La caballada en cuestión, se encontraba al cuidado de un Capitán, un Alférez y diez soldados. Un 26 de enero a la una de la tarde, cien y tantos indios avanzaron la invernada, dieron muerte a uno de los cuatro soldados que custodiaban en ese momento los yeguarizos, lancearon los caballos que tenían atados a soga el Capitán para que no pudieran perseguirlos y se alzaron con quinientos y pico de animales.

Los indígenas entraron a la invernada, provenientes de la otra banda del río, del llamado Rincón de San Antonio. Producida la sorpresa, volvieron a vadear el río con el arreo y tomaron rumbo al Oeste en dirección a la Capivara donde existía un fortín de la antigua línea.

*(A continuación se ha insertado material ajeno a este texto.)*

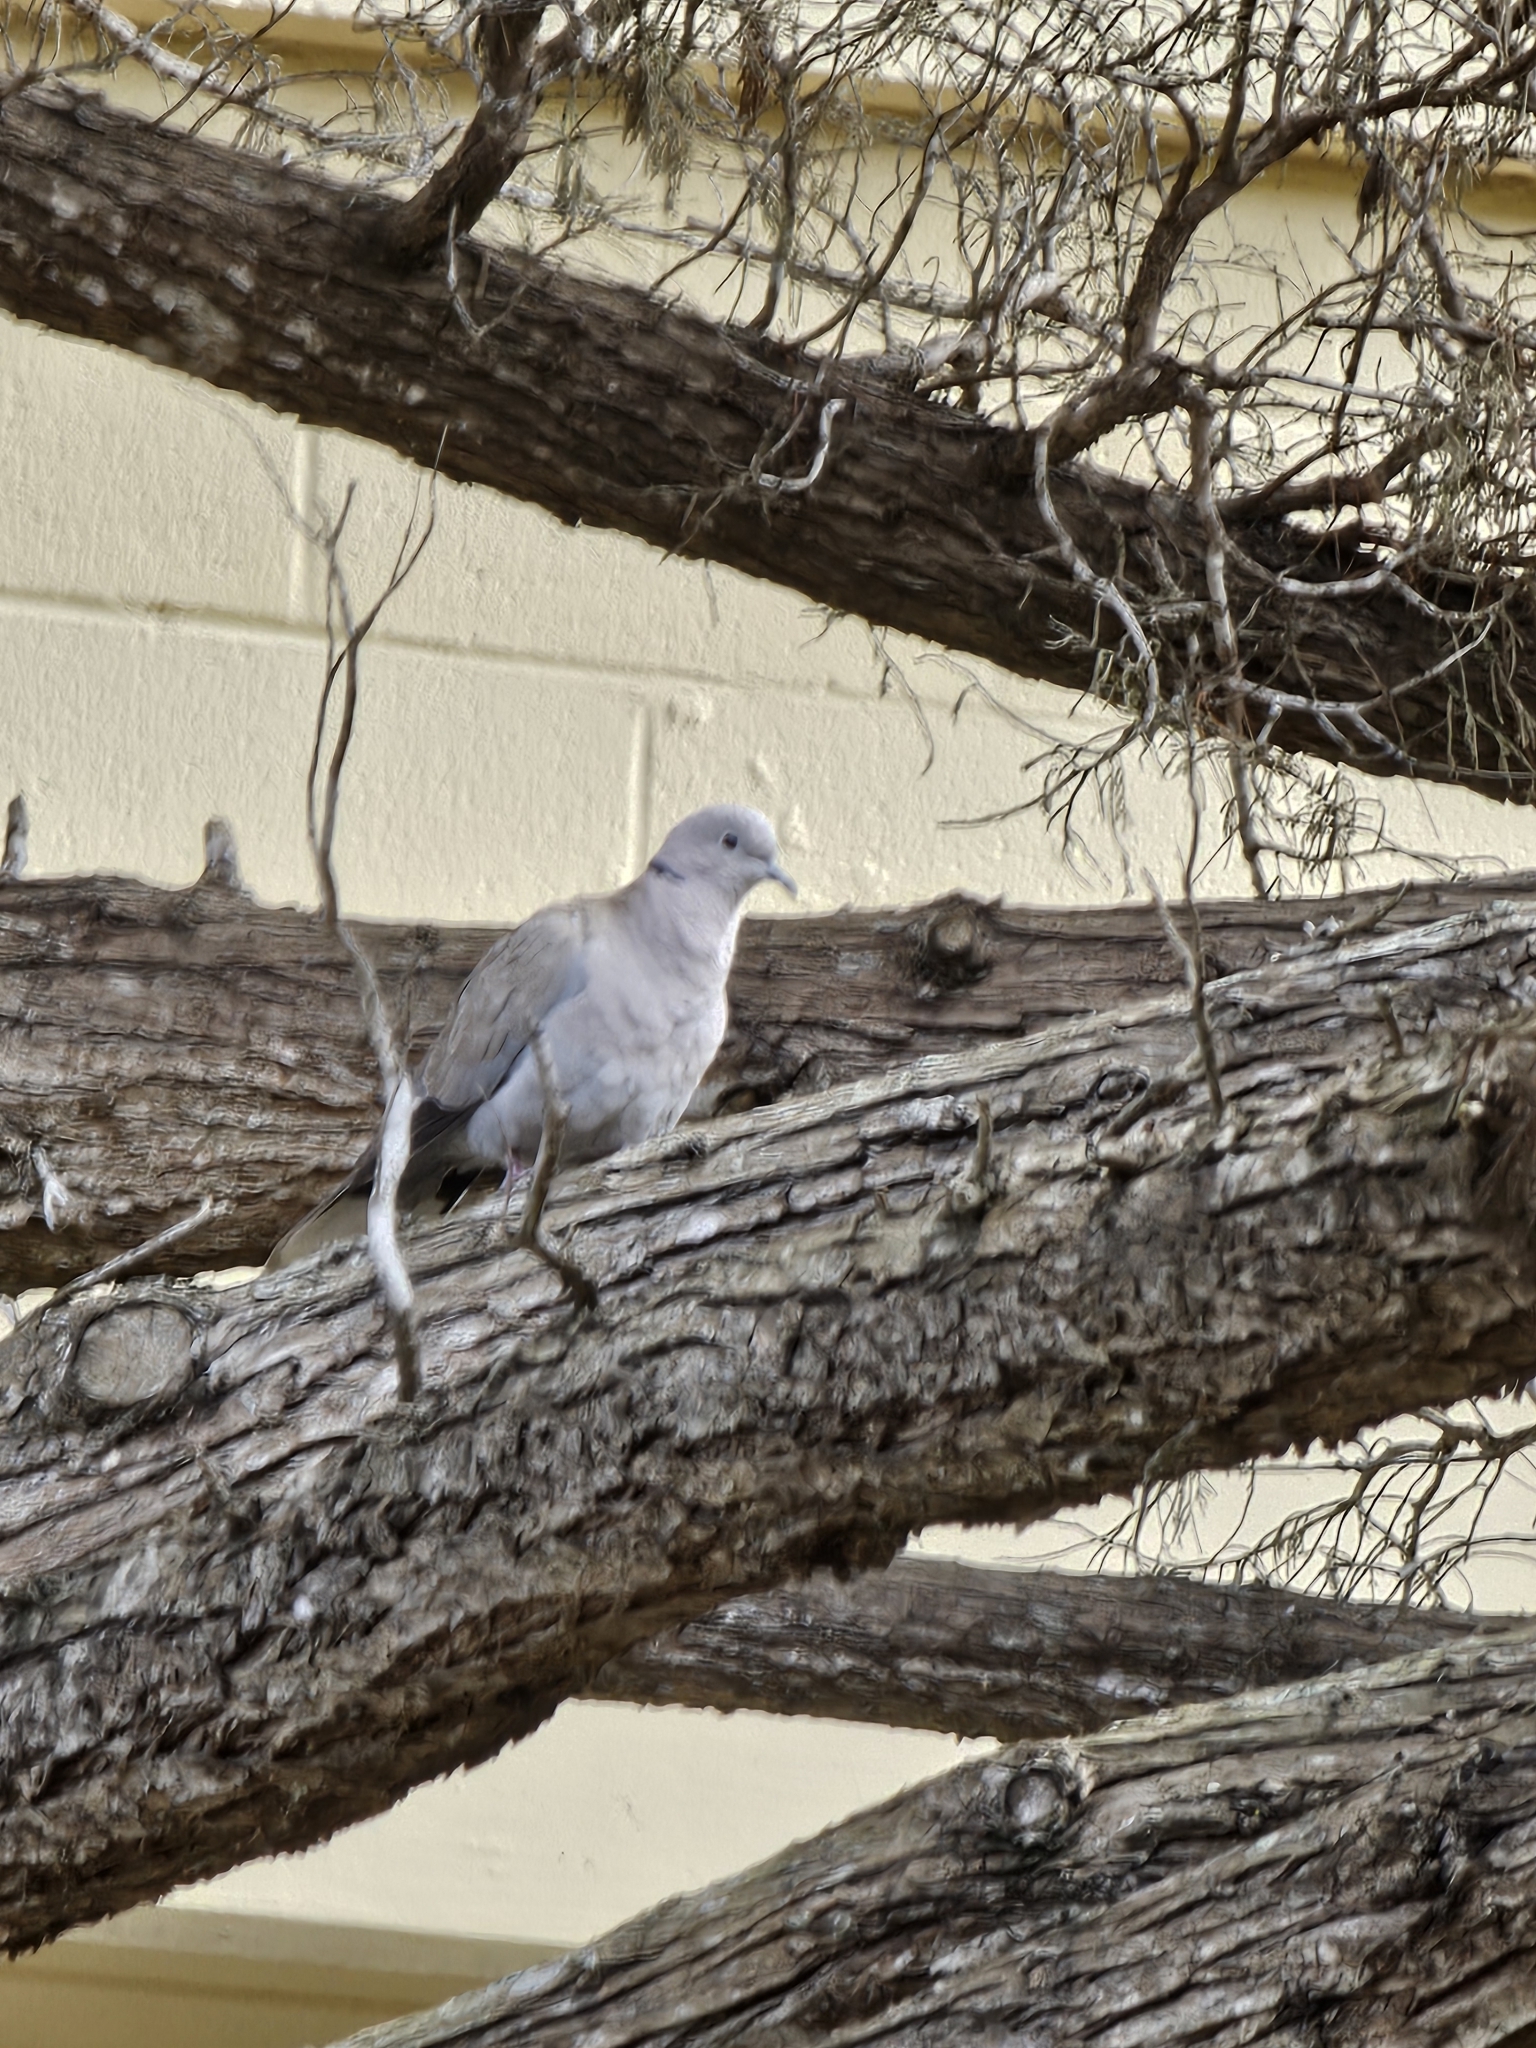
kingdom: Animalia
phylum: Chordata
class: Aves
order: Columbiformes
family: Columbidae
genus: Streptopelia
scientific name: Streptopelia decaocto
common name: Eurasian collared dove
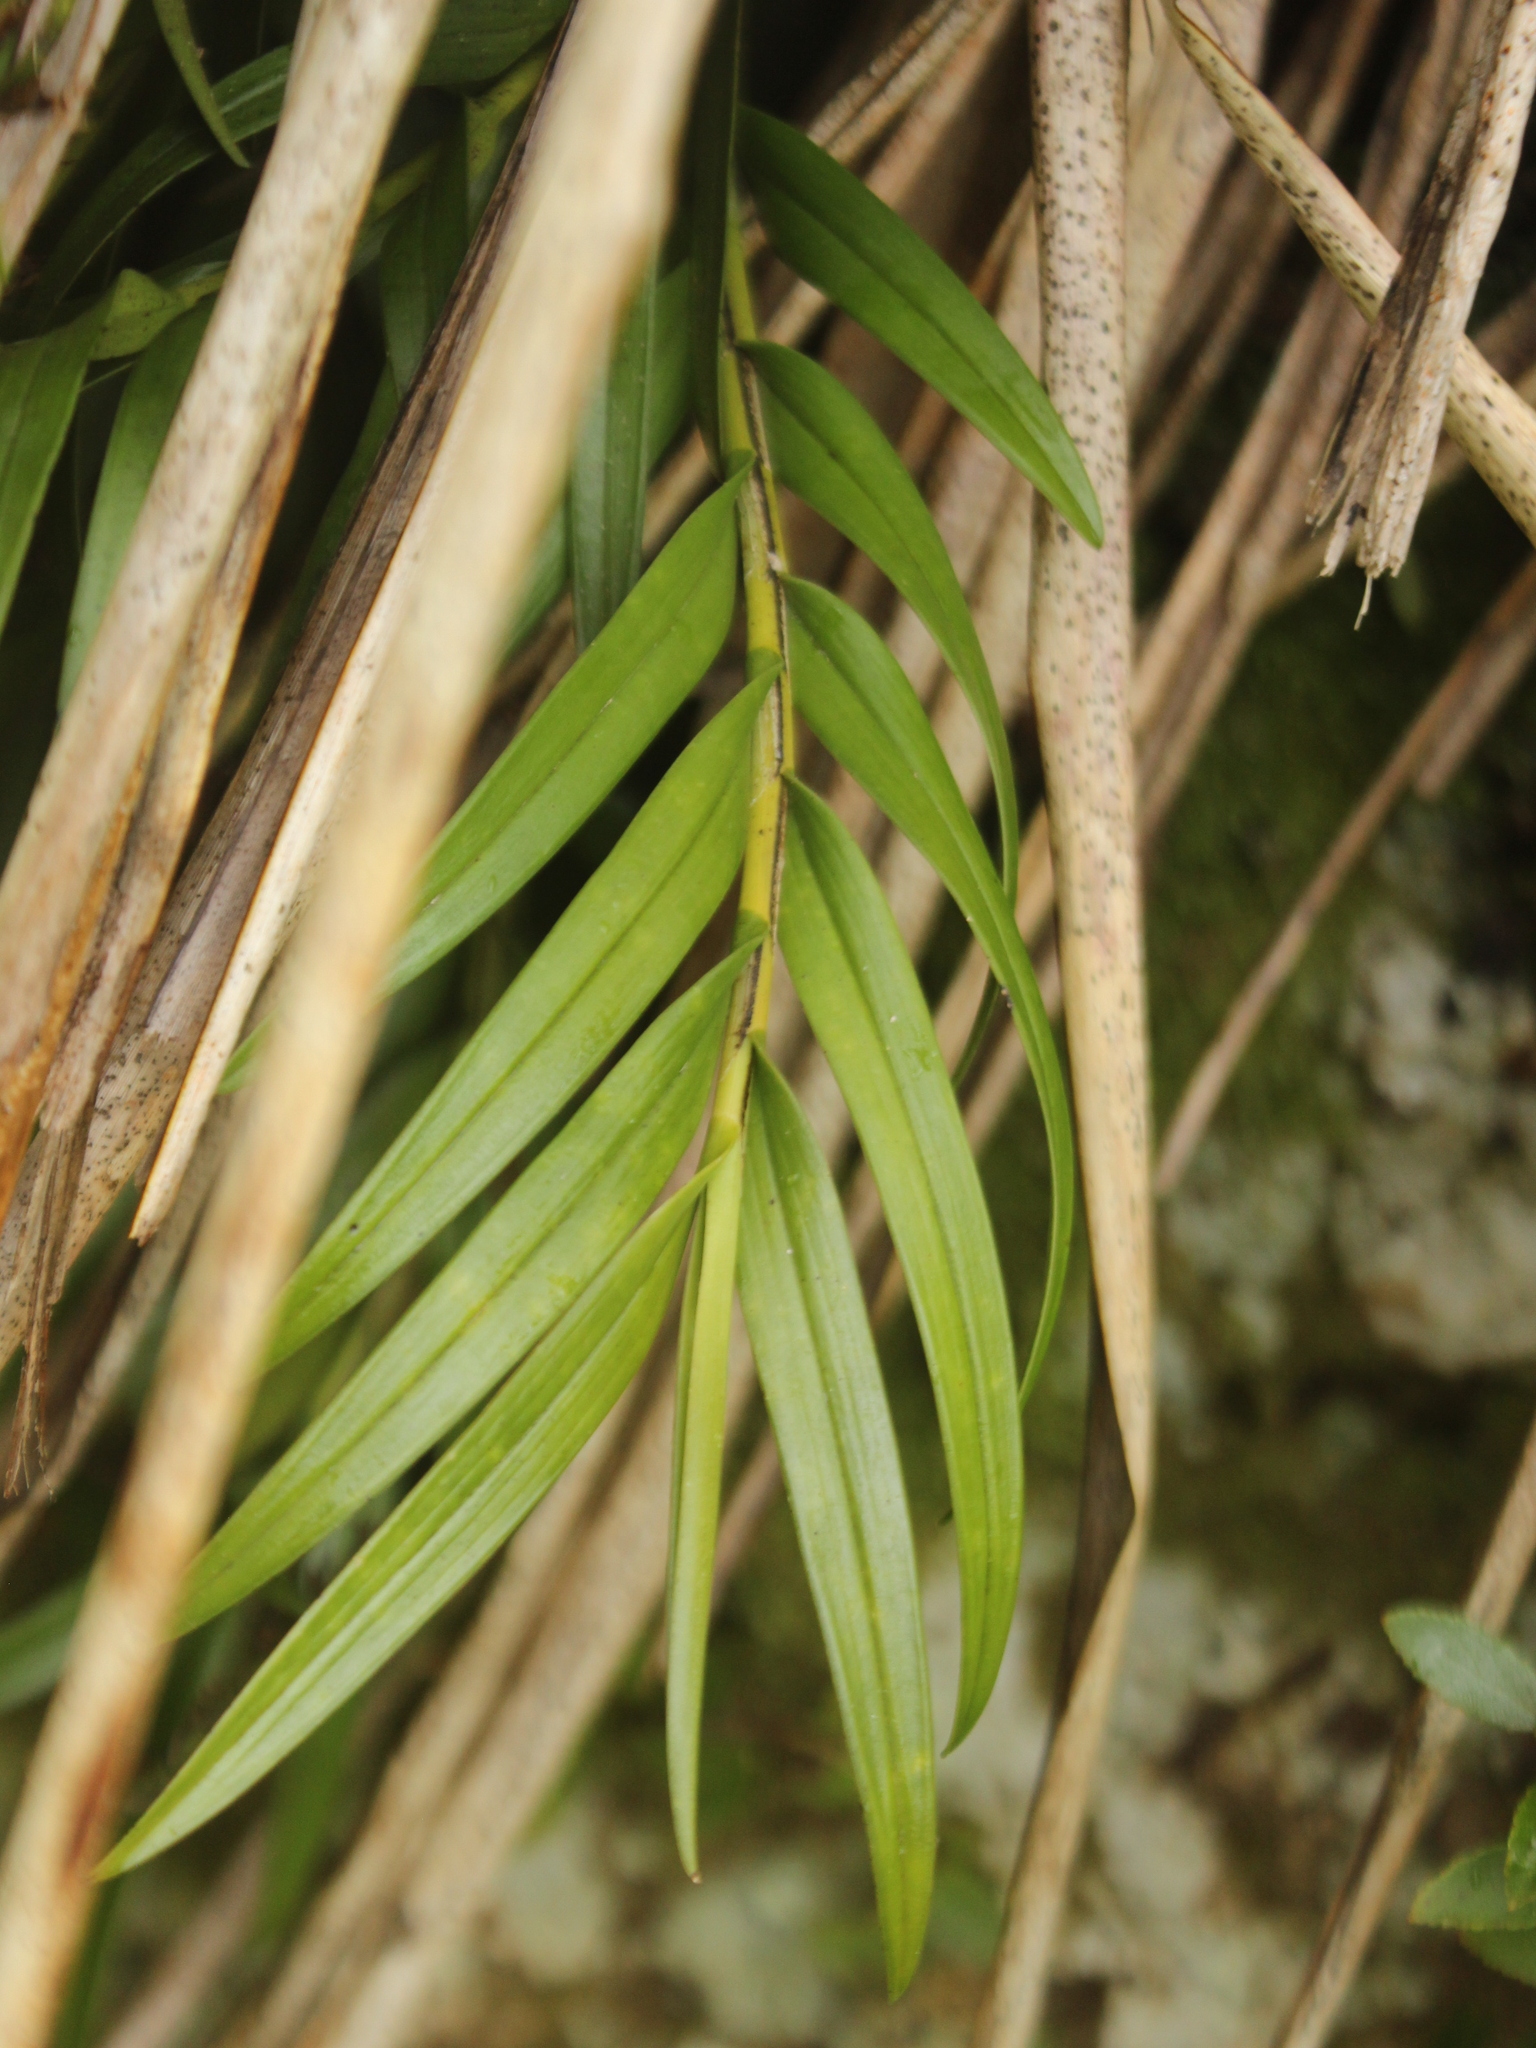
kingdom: Plantae
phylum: Tracheophyta
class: Liliopsida
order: Asparagales
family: Orchidaceae
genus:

Desde la Comandancia General se mandaron chasques a todos los cantones para que interceptaran el robo, impidiendo que cruzaran el Salado y se internaran en el Chaco. Hubo gran movilización en la frontera, por todos lados salían partidas tratando de alcanzar a los montaraces, o siquiera cortar rastros del arreo para perseguirlos por detrás. Todo fue inútil, los indios eludieron las partidas persecutorias y una noche, entre los cantones Hernán Cortés y Francisco Pizarro consiguieron atravesar el río y ganar el Chaco. “Un chasque que iba de un fortín al otro, sorpresivamente se encontró con el arreo que estaba vadeando por el paso de Los Chañares. Perseguido por los indios el chasque consiguió escapar abandonando su montado y arrojándose al río donde se escondió entre la maciega, para continuar luego a pie hasta el fortín, dando el aviso correspondiente. Fue el único que vio a los asaltantes. Varias partidas salieron en su persecución, creyendo fácil alcanzarlos sabiendo el punto y el momento por donde vadearon el río, pero todo fue inútil, se habían esfumado como por arte de magia. Posiblemente, sintiendo cerca de sus perseguidores, se fraccionaron en grupos reducidos, tomando diferentes rumbos que confundieron a los baqueanos de las tropas fortineras”.

“En un último intento que efectuó el Coronel Manuel Obligado, envió al Sargento Mayor Raymundo Oroño al interior del Chaco con sesenta hombres para recuperar la caballada. El mismo consiguió batir a los montaraces y quitarles parte del robo que habían llevado”. 11El encuentro tuvo lugar un mes después de ocurrido el episodio, en el Estero del Tigre, cerca del Monte Impenetrable, al norte de Tostado.

“La recuperación de la caballada fue de primordial importancia para la realización de los proyectos de Obligado: sin ella hubiera quedado inmovilizado en las posiciones alcanzadas hasta entonces y aun con dificultades para sostenerse en las mismas, si los indígenas continuaban con sus embates en la extensa línea de fortines».